2021 Fiscal Year Final Research Report

• Project/Area Number: 20K18491
• Research Category: Grant-in-Aid for Early-Career Scientists
• Allocation Type: Multi-year Fund
• Review Section: Basic Section 57020:Oral pathobiological science-related
• Research Institution: Japanese Foundation for Cancer Research
• Principal Investigator: OHMOTO Akihiro 公益財団法人がん研究会, 有明病院 総合腫瘍科, 医員 (50751632)
• Project Period (FY): 2020-04-01 – 2022-03-31
• Keywords: 若年発症舌がん / 再発メカニズム / TP53変異 / 次世代シーケンス解析

Outline of Final Research Achievements

We analyzed 107 patients who were diagnosed with squamous cell carcinoma of the tongue at the age under 40 years. Thirty-three of 106 patients (31%) who underwent curative surgery experienced clinical relapse (25 with localized relapse and 8 with metastatic relapse). Sixteen initial/relapsed paired samples suitable for NGS were available. Eleven of the 16 cases harbored any mutation in either initial or relapsed specimen. Any concordant mutation was detected in 7 pairs, and discordant mutation was found in 5 pairs.
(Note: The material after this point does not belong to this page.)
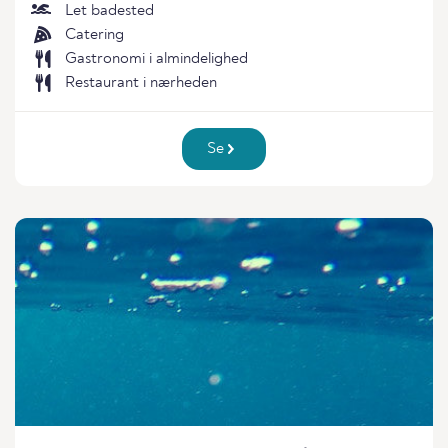
Let badested
Catering
Gastronomi i almindelighed
Restaurant i nærheden
Se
Our analysis suggested considerable frequency of clonal shift in driver genes in relation to clinical relapse. These information would provide an important clue in elucidating molecular mechanisms of relapse.

Free Research Field

腫瘍内科

Academic Significance and Societal Importance of the Research Achievements

舌がんの一部は喫煙歴がなくヒトパピローマウイルス非感染の若年者に発症し、他の頭頸部がんとは異なる特有な生物学的特徴をもつ集団である可能性が示唆されている。これまでの若年発症舌がんを対象にしたゲノム解析では、非若年舌がんと概ね同様の遺伝学的背景をもつことが報告されている。その一方で、若年発症舌がんの再発に関連する遺伝子異常についてはこれまで明らかとなっていない。初発時・再発時の腫瘍組織ペア検体を用いた本ゲノム解析は、将来的な若年発症舌がんの再発メカニズムの全体像を明らかにする上で、また再発腫瘍に対する新規治療開発の上で重要な知見となると考える。